::: SELECTED PASSAGE
Testing the CORMIX model using thermal plume data from four Maryland power plants

Abstract

Historical thermal plume studies from four Maryland power plants (Calvert Cliffs, Chalk Point, Dickerson, and Wagner) were used to test the realism of the CORnell MIXing Zone Expert System (cormix). Test data were from a wide range of challenging discharge environments, including a large freshwater river (Potomac), a narrow tidal estuary (Patuxent), a wide tidal estuary (Chesapeake Bay), and a wind-driven tidal estuary (Baltimore Harbor). Historical case studies were simulated, and results were compared qualitatively and quantitatively with historical measurements. Qualitative results show that the model performed optimally for simple discharges into large basins such as Chesapeake Bay. For complex discharges and complex ambient environments, the model often mixed plumes too rapidly, resulting in smaller modeled plumes that were cooler than the measured plumes. The mixing model also could not account for the re-entrainment of effluent from previous tidal cycles. Sensitivity results show that sensitivity is often dependent on model run time and discontinuities in the cormix flow classification scheme. Users of the cormix model need to be aware of these limitations in applying the model to complex situations. cormix results should be used with caution in evaluating the effects of a discharge and only in conjunction with information from the field.
::::::
::: INPUT FOR THIS TASK
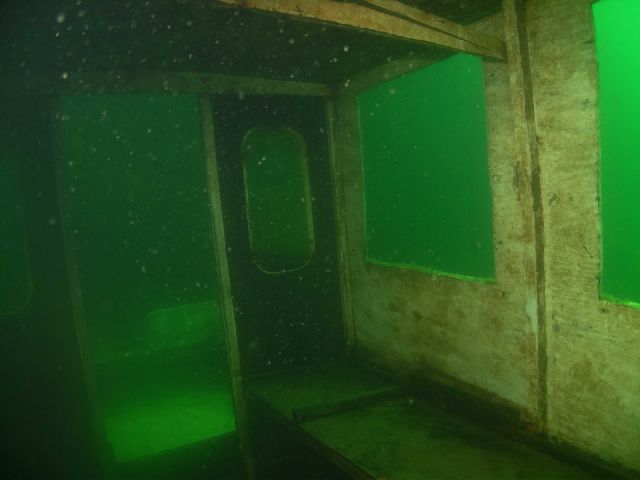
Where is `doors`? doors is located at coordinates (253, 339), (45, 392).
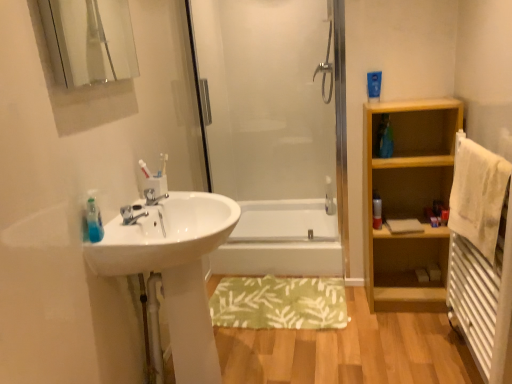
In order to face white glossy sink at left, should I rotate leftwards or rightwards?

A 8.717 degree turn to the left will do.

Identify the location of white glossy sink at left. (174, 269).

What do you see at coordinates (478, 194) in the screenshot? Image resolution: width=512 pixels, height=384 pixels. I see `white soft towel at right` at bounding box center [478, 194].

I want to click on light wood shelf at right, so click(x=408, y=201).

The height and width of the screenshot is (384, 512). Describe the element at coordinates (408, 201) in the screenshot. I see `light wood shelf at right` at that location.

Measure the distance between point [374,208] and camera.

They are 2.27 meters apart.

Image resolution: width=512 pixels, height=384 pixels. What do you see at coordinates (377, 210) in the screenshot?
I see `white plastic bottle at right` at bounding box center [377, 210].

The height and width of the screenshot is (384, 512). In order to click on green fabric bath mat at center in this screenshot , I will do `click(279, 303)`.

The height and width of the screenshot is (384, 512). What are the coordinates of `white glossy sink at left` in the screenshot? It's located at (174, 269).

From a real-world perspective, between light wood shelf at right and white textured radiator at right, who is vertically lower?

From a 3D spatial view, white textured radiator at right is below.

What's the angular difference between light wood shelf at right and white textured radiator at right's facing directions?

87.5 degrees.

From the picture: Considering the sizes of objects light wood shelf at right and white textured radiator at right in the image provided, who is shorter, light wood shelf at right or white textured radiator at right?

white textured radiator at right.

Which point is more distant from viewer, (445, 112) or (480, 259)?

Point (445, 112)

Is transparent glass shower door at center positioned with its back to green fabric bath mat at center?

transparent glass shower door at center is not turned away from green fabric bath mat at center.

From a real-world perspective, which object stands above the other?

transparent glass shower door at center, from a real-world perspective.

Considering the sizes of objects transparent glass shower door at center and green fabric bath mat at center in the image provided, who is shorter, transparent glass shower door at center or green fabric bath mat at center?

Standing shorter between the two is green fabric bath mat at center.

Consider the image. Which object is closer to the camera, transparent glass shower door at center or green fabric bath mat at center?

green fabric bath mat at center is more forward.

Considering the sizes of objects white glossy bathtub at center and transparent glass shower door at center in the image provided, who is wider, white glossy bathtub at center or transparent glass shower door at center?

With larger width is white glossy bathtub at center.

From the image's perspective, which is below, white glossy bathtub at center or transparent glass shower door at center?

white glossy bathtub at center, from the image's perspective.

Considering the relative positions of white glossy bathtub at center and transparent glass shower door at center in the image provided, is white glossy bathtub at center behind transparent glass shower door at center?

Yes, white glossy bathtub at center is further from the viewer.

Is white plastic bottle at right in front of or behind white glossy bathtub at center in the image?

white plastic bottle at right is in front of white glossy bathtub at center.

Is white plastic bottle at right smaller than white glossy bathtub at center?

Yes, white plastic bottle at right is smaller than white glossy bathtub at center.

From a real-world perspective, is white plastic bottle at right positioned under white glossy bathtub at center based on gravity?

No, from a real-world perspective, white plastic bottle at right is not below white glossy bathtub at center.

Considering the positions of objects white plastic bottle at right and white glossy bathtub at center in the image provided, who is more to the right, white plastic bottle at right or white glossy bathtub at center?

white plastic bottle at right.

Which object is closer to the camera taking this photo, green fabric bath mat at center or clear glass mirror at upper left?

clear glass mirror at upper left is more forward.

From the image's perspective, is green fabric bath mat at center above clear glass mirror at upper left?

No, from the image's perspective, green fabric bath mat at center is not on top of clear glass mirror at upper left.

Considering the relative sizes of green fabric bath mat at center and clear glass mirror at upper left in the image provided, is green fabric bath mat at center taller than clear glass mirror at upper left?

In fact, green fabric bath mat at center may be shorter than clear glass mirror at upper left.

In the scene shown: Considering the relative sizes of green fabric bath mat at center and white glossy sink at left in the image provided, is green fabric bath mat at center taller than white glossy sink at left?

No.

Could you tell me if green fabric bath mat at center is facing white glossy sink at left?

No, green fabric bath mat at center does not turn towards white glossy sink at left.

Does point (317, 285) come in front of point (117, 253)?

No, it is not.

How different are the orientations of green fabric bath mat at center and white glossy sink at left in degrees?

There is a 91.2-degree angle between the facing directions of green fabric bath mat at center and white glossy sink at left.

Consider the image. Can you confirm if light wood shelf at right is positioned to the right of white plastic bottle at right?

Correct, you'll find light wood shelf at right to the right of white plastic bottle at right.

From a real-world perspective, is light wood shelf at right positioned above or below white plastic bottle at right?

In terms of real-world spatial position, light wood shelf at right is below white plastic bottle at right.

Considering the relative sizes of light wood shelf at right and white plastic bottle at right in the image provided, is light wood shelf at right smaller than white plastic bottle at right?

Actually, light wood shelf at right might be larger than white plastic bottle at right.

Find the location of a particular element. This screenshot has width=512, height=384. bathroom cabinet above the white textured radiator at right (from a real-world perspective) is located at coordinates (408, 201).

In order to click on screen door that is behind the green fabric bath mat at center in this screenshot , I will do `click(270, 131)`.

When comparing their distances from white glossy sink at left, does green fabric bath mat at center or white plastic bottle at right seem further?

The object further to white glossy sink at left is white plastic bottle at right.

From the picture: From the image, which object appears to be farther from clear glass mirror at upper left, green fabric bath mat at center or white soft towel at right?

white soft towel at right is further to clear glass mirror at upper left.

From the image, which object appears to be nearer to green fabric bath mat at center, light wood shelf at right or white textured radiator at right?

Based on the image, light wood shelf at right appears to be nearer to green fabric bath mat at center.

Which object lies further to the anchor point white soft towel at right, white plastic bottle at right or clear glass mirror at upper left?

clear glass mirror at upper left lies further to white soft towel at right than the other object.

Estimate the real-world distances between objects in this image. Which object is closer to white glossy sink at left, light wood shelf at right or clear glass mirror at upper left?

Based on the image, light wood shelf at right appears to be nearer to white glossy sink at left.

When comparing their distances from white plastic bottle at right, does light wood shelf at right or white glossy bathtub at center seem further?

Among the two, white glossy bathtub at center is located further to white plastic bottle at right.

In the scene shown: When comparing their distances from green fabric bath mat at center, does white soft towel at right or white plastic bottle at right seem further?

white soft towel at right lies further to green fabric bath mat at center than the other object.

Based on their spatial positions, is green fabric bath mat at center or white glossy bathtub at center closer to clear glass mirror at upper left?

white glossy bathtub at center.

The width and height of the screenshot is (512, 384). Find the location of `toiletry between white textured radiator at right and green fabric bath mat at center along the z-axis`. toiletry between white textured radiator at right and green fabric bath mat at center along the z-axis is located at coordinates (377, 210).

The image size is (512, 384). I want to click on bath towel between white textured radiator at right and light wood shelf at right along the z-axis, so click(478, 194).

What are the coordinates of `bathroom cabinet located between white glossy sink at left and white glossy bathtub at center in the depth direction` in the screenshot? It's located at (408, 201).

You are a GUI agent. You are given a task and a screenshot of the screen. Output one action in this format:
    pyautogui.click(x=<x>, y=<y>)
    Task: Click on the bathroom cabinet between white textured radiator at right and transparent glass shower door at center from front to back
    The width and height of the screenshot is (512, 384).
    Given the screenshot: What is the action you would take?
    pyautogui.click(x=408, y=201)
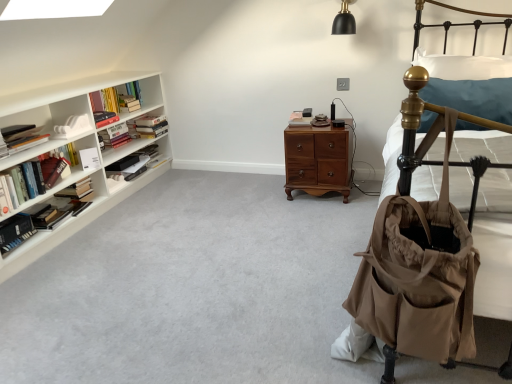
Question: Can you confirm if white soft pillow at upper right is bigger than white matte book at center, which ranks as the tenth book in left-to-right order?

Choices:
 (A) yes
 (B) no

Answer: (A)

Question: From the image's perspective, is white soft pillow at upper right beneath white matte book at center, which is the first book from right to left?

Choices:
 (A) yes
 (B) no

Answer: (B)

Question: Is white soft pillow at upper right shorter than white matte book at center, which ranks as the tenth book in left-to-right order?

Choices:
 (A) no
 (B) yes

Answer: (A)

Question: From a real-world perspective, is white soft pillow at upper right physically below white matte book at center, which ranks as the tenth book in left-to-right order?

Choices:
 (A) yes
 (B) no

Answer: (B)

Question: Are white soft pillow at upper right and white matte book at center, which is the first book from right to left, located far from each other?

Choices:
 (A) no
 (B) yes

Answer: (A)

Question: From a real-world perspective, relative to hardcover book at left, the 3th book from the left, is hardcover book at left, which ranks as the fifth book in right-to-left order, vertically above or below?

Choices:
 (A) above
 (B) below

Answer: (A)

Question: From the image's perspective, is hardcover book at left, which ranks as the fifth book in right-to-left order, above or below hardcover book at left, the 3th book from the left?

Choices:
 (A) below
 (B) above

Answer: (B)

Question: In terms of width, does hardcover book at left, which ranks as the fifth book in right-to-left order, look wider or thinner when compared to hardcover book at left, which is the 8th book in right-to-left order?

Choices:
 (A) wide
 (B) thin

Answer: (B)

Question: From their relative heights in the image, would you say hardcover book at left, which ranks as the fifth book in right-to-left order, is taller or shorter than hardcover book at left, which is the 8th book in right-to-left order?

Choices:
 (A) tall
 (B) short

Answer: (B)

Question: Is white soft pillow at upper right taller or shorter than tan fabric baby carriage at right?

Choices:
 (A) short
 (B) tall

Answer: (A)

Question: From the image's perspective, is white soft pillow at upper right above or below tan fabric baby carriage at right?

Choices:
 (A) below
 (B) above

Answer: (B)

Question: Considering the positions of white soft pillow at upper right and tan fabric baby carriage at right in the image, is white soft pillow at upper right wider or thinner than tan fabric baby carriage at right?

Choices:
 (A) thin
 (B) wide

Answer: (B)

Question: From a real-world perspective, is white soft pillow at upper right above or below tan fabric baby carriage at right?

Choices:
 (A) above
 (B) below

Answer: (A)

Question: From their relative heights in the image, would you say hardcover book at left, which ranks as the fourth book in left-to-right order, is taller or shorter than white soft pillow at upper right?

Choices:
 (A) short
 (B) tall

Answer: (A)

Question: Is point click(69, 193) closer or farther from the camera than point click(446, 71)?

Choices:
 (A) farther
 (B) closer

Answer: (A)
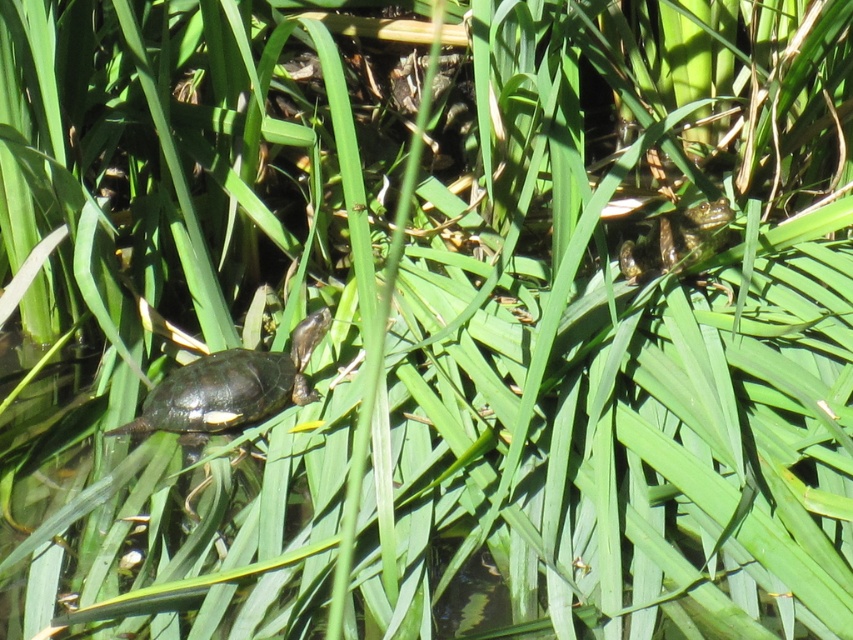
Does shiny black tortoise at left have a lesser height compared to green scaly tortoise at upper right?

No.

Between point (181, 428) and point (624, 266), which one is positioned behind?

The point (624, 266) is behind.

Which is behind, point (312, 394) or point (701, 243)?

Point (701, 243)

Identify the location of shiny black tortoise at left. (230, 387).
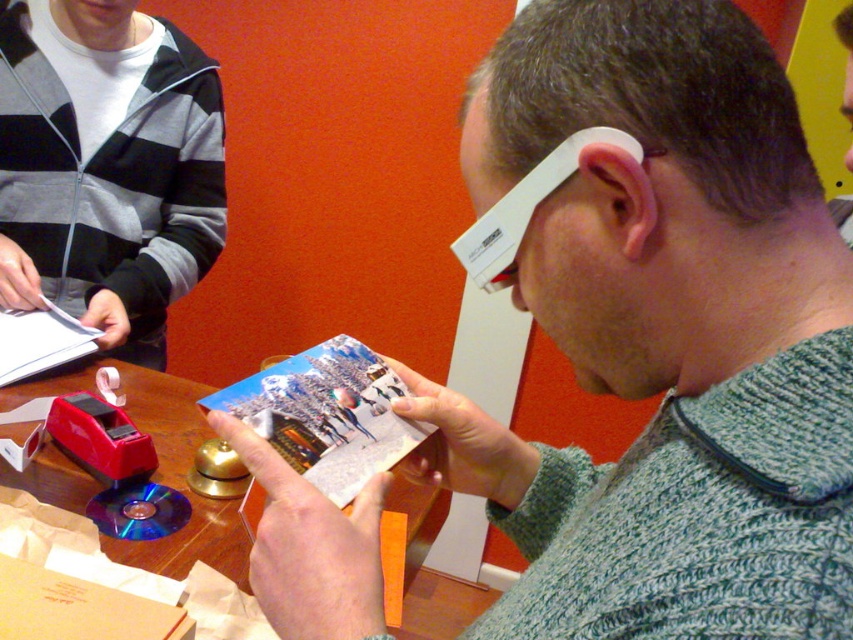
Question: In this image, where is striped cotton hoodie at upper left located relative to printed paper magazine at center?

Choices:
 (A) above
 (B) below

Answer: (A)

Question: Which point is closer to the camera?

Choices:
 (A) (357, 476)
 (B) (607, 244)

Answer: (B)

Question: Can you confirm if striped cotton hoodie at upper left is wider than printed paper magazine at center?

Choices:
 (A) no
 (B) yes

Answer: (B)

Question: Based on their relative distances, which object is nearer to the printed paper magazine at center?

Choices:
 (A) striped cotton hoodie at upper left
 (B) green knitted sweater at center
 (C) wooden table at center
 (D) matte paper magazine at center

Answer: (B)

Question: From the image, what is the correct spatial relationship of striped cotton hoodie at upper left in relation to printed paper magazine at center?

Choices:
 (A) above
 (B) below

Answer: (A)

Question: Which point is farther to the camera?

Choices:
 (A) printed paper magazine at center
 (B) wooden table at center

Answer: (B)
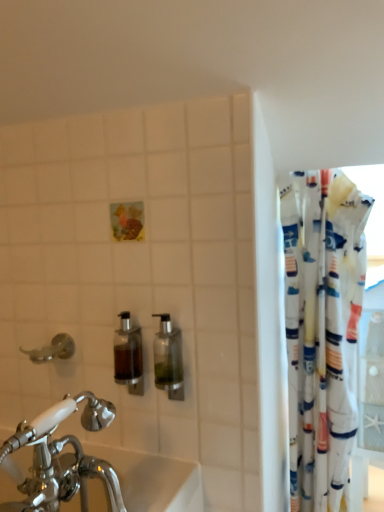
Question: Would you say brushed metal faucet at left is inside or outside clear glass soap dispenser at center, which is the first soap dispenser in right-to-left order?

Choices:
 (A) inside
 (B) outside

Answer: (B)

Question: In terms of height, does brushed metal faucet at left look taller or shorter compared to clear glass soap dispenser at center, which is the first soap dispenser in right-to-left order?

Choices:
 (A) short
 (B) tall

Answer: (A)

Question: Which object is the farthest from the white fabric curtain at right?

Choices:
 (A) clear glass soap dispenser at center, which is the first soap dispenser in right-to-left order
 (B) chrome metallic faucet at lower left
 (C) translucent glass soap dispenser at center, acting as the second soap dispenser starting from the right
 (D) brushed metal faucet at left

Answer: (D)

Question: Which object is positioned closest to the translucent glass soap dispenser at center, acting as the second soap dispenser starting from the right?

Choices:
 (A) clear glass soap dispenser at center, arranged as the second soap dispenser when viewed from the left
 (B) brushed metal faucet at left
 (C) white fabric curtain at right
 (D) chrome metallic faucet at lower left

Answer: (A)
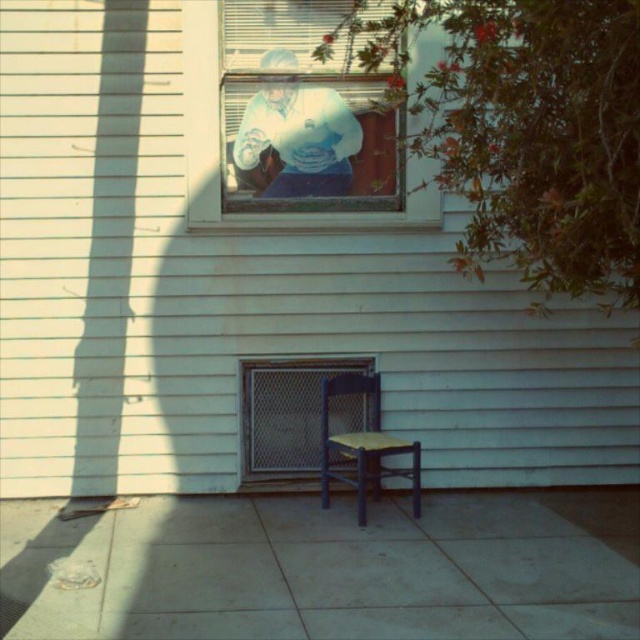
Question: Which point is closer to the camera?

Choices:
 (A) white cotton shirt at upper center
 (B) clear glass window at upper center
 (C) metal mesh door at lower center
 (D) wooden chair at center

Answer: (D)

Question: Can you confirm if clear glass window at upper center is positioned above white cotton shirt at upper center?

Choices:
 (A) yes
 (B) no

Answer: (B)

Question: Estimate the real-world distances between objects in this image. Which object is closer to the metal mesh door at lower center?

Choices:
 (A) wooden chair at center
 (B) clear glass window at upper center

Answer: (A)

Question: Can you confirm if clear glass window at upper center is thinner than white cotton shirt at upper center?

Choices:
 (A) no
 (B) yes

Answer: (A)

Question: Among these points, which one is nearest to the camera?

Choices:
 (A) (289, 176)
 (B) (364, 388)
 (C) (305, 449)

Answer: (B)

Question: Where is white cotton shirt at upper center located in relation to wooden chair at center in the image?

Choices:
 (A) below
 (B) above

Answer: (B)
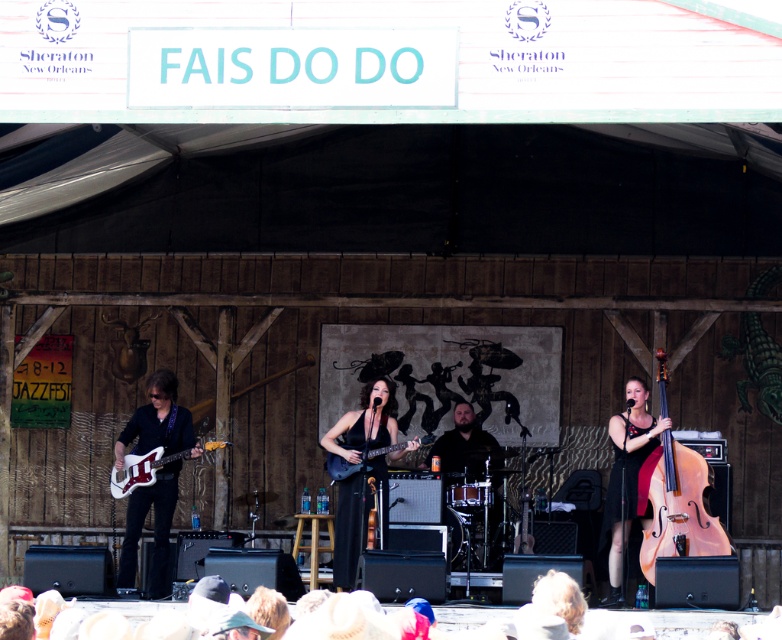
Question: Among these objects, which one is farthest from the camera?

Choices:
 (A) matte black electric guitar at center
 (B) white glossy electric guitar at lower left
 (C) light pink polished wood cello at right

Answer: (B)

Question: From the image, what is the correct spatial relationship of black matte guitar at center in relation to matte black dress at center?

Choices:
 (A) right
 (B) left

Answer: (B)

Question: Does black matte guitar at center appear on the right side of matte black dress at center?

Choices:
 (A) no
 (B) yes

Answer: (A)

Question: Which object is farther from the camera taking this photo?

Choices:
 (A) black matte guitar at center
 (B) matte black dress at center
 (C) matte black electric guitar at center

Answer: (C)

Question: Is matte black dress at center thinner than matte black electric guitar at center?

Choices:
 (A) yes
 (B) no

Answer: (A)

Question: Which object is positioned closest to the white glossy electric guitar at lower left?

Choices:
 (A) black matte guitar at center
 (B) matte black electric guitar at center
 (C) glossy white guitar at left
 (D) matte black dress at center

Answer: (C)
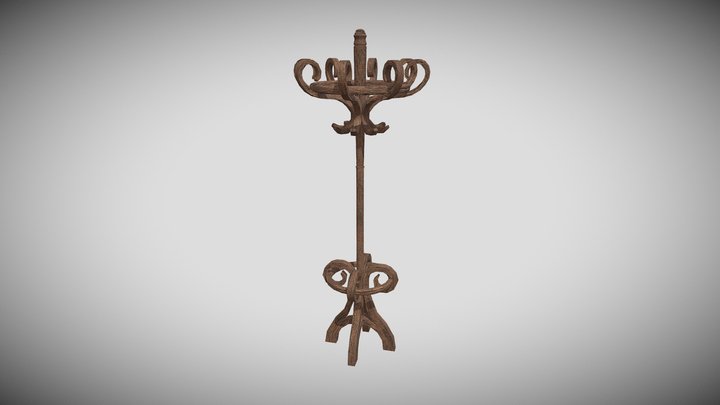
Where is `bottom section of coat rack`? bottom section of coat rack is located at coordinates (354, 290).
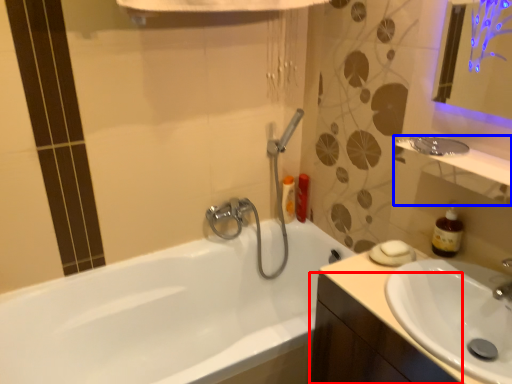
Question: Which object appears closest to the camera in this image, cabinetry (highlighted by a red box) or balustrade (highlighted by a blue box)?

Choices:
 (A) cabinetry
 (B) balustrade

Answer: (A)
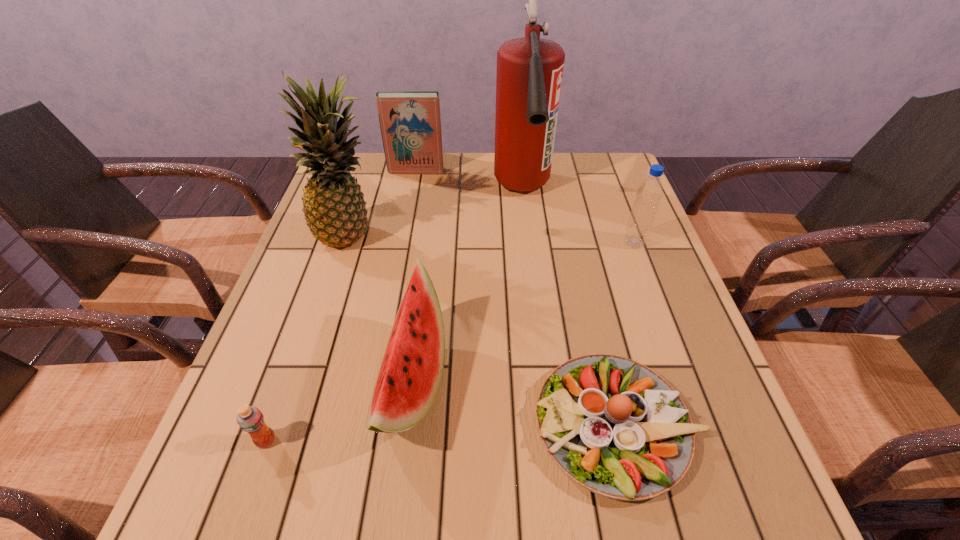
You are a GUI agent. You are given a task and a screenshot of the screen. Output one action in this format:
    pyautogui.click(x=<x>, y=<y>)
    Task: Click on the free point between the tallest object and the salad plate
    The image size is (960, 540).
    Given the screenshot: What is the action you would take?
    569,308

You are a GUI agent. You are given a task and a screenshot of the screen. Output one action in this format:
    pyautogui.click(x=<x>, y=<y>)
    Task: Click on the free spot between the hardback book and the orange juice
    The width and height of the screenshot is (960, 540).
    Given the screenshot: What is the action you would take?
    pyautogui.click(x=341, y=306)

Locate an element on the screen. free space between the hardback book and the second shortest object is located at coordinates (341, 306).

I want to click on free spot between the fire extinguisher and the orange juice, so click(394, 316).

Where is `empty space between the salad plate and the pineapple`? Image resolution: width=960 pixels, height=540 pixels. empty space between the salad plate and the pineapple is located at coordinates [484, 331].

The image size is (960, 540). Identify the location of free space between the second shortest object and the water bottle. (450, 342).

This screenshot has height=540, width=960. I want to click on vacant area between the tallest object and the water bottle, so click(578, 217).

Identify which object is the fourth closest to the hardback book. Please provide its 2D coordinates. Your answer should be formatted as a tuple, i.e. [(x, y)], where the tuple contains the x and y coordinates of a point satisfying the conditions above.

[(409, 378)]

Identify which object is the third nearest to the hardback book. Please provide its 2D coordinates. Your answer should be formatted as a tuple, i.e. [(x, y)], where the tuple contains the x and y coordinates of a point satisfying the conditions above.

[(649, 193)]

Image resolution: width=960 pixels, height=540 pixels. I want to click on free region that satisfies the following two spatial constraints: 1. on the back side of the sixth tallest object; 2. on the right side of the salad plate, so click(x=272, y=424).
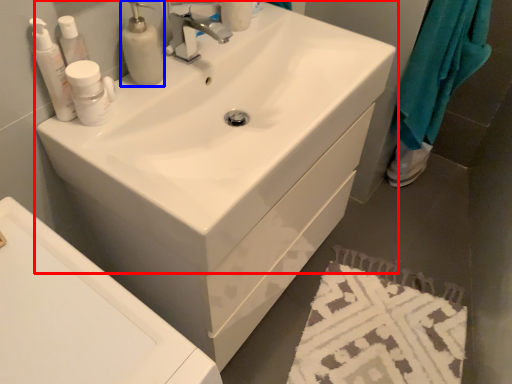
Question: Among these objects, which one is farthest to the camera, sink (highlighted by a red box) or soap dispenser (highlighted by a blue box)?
::::::
▶ _WORK INSTRUCTION 1_
Answer these questions from the abstract on testing the CORMIX model:
(a) Which water body is described as a wind-driven tidal estuary?
(b) Which basin is named as an example where the model performed optimally for simple discharges?
(c) What could the mixing model not account for?
▶ _WORK INSTRUCTION 2_
In the records, switch "shelf" to "cabinet" from the first line through the line containing "From the picture: Considering", both ends included, and return only those lines with everything else unchanged. Leave the pictures out.
The text and the records have no connection to each other.

▶ _ANSWER BOX 1_
(a) Baltimore Harbor
(b) Chesapeake Bay
(c) The re-entrainment of effluent from previous tidal cycles

▶ _ANSWER BOX 2_
Where is `doors`? doors is located at coordinates (253, 339), (45, 392).
In order to face white glossy sink at left, should I rotate leftwards or rightwards?

A 8.717 degree turn to the left will do.

Identify the location of white glossy sink at left. (174, 269).

What do you see at coordinates (478, 194) in the screenshot? Image resolution: width=512 pixels, height=384 pixels. I see `white soft towel at right` at bounding box center [478, 194].

I want to click on light wood cabinet at right, so click(x=408, y=201).

The height and width of the screenshot is (384, 512). Describe the element at coordinates (408, 201) in the screenshot. I see `light wood cabinet at right` at that location.

Measure the distance between point [374,208] and camera.

They are 2.27 meters apart.

Image resolution: width=512 pixels, height=384 pixels. What do you see at coordinates (377, 210) in the screenshot?
I see `white plastic bottle at right` at bounding box center [377, 210].

The height and width of the screenshot is (384, 512). In order to click on green fabric bath mat at center in this screenshot , I will do `click(279, 303)`.

The height and width of the screenshot is (384, 512). What are the coordinates of `white glossy sink at left` in the screenshot? It's located at (174, 269).

From a real-world perspective, between light wood cabinet at right and white textured radiator at right, who is vertically lower?

From a 3D spatial view, white textured radiator at right is below.

What's the angular difference between light wood cabinet at right and white textured radiator at right's facing directions?

87.5 degrees.

From the picture: Considering the sizes of objects light wood cabinet at right and white textured radiator at right in the image provided, who is shorter, light wood cabinet at right or white textured radiator at right?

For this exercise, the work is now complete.